┌─ Recorded data

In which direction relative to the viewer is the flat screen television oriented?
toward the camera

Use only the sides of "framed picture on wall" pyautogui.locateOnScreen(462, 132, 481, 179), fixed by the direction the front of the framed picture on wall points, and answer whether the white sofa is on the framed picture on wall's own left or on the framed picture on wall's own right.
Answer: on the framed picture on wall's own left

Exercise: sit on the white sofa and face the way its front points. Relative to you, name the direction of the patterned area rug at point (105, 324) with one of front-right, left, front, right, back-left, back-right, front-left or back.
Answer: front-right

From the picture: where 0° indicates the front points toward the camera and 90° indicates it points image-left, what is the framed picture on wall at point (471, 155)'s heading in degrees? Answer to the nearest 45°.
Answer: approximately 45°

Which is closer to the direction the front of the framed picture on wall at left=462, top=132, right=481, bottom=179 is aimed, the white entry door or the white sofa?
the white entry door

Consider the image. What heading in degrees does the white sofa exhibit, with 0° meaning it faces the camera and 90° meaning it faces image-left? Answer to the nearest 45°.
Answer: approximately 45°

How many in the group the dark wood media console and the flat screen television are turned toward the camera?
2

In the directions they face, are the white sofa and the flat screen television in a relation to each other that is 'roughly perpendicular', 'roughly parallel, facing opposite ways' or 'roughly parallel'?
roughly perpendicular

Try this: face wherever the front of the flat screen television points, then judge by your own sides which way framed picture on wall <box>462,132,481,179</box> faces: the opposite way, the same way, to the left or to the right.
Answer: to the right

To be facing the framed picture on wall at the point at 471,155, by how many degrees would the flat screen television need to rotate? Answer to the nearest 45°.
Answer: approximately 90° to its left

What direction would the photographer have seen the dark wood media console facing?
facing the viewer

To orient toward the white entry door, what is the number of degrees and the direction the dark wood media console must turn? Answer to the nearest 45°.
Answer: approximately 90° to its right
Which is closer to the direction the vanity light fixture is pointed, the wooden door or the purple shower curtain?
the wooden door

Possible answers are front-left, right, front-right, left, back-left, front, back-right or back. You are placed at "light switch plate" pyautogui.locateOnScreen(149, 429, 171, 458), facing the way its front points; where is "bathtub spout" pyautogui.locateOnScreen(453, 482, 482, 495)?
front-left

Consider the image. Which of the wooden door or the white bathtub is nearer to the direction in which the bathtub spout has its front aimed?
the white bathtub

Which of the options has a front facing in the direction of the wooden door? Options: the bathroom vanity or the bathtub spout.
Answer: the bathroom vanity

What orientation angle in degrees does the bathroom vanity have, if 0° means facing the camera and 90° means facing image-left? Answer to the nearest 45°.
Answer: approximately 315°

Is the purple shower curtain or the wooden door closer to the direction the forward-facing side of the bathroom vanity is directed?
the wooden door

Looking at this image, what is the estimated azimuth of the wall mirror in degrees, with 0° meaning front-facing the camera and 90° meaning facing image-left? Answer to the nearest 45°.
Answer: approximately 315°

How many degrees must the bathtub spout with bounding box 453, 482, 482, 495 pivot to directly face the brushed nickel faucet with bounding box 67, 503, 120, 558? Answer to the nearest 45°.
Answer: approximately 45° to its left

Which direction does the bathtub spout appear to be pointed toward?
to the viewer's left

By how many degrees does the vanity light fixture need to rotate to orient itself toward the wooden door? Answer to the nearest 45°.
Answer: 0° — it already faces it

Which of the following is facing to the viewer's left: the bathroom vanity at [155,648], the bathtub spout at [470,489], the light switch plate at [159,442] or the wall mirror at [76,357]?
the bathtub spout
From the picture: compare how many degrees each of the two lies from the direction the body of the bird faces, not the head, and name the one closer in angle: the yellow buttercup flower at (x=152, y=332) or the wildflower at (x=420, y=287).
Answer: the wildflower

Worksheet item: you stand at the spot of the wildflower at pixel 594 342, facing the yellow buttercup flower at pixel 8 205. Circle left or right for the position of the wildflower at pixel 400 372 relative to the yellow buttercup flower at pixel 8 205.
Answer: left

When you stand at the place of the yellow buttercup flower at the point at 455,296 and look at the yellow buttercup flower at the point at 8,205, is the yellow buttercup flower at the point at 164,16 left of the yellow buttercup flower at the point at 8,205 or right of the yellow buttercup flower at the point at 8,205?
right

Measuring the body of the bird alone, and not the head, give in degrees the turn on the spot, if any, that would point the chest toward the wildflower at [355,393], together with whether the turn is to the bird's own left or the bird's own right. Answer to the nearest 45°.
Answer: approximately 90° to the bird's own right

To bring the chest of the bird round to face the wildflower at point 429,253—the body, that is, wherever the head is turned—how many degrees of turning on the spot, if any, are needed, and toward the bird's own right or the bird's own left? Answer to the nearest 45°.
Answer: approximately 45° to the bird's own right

└─

Task to complete: Please transcribe every one of the lines above, character for character.

Reply:
In which direction relative to the viewer is the flat screen television oriented?
toward the camera

Use only the sides of "framed picture on wall" pyautogui.locateOnScreen(462, 132, 481, 179), fixed by the direction the front of the framed picture on wall points, and answer whether the white sofa is on the framed picture on wall's own left or on the framed picture on wall's own right.
Answer: on the framed picture on wall's own left

Exercise: sit on the white sofa and face the way its front points. Relative to you, name the direction of the patterned area rug at point (105, 324) with one of front-right, left, front, right, back-left, back-right, front-left or back.
Answer: front-right

From the picture: where 0° indicates the front points toward the camera and 90° indicates it points image-left, what is the framed picture on wall at point (471, 155)'s heading in degrees? Answer to the nearest 45°.
Answer: approximately 45°

Which is closer to the direction the front of the framed picture on wall at left=462, top=132, right=481, bottom=179 is aimed, the white entry door or the white sofa?
the white entry door

Consider the image. What heading in degrees does the white sofa exhibit, with 0° meaning it faces the camera and 90° meaning it faces image-left? Answer to the nearest 45°.
Answer: approximately 45°

How many in the group the dark wood media console and the flat screen television are turned toward the camera?
2

In the directions they face, are the white sofa and the flat screen television in a relation to each other that is 'roughly perpendicular', 'roughly parallel, facing opposite ways' or 'roughly parallel'?
roughly perpendicular

Try this: face wherever the front of the flat screen television points, then judge by your own sides which way framed picture on wall <box>462,132,481,179</box> faces: the opposite way, the same way, to the left or to the right.
Answer: to the right

To be facing the framed picture on wall at the point at 471,155, by how many degrees would the flat screen television need to rotate? Answer to the nearest 45°.
Answer: approximately 90° to its left

What direction would the photographer have seen the dark wood media console facing?
facing the viewer

To orient toward the white entry door, what is the number of degrees and the direction the dark wood media console must turn? Answer to the nearest 45°.
Answer: approximately 90° to its right
Which is closer to the direction the vanity light fixture is pointed, the wooden door or the purple shower curtain?
the wooden door

Possible answers are front-left, right, front-right, left, back-left, front, back-right or back. You are placed at "light switch plate" pyautogui.locateOnScreen(149, 429, 171, 458), facing the way its front points; where is "bathtub spout" pyautogui.locateOnScreen(453, 482, 482, 495)?
front-left

Consider the image. Which of the wooden door or the white bathtub is nearer to the direction in which the bathtub spout has its front aimed?
the white bathtub

Which of the options has a front facing in the direction of the wooden door? Options: the bathroom vanity or the bathtub spout.
Answer: the bathroom vanity

What orientation angle in degrees does the bathroom vanity have, if 0° means facing the camera and 90° means facing image-left? Answer to the nearest 45°.
Answer: approximately 315°

Is the purple shower curtain or the wooden door closer to the direction the forward-facing side of the bathroom vanity is directed?
the wooden door

Looking at this image, what is the estimated azimuth of the wall mirror in degrees, with 0° meaning front-facing the camera and 90° meaning facing image-left? Answer to the nearest 45°.
Answer: approximately 315°

How many degrees must the bathtub spout with bounding box 453, 482, 482, 495 pivot to directly face the brushed nickel faucet with bounding box 67, 503, 120, 558? Answer to the nearest 45°.
Answer: approximately 45° to its left

Which direction does the bathtub spout appear to be pointed toward?
to the viewer's left

By how many degrees does the vanity light fixture need to rotate to orient itself toward the wooden door? Answer to the nearest 45°.
Answer: 0° — it already faces it

Which of the following is facing to the viewer's left: the bathroom vanity at [155,648], the bathtub spout at [470,489], the light switch plate at [159,442] or the wall mirror at [76,357]?
the bathtub spout
From the picture: compare how many degrees each of the two lies from the direction the body of the bird faces, not the head, and name the one closer in angle: the yellow buttercup flower at (x=152, y=332) or the wildflower at (x=420, y=287).
Answer: the wildflower

Worksheet item: you stand at the spot of the wildflower at pixel 594 342, facing the yellow buttercup flower at pixel 8 205. Circle left or right for the position of the wildflower at pixel 400 372 relative to the yellow buttercup flower at pixel 8 205.
Answer: left

When you stand at the place of the yellow buttercup flower at the point at 455,296 and look at the yellow buttercup flower at the point at 8,205, is the yellow buttercup flower at the point at 164,16 left of the yellow buttercup flower at the point at 8,205 or right of the yellow buttercup flower at the point at 8,205?
right

Measuring the body of the bird alone, and not the head, give in degrees the turn on the spot, if any, that would point the chest toward the wildflower at [355,393], together with whether the turn is to the bird's own left or the bird's own right. Answer to the nearest 45°.
Answer: approximately 90° to the bird's own right

To bring the chest of the bird round to face the wildflower at point 429,253—the body, that is, wherever the head is turned—how many degrees of turning on the spot, if any, are needed, and toward the bird's own right or the bird's own left? Answer to the nearest 45°.
Answer: approximately 45° to the bird's own right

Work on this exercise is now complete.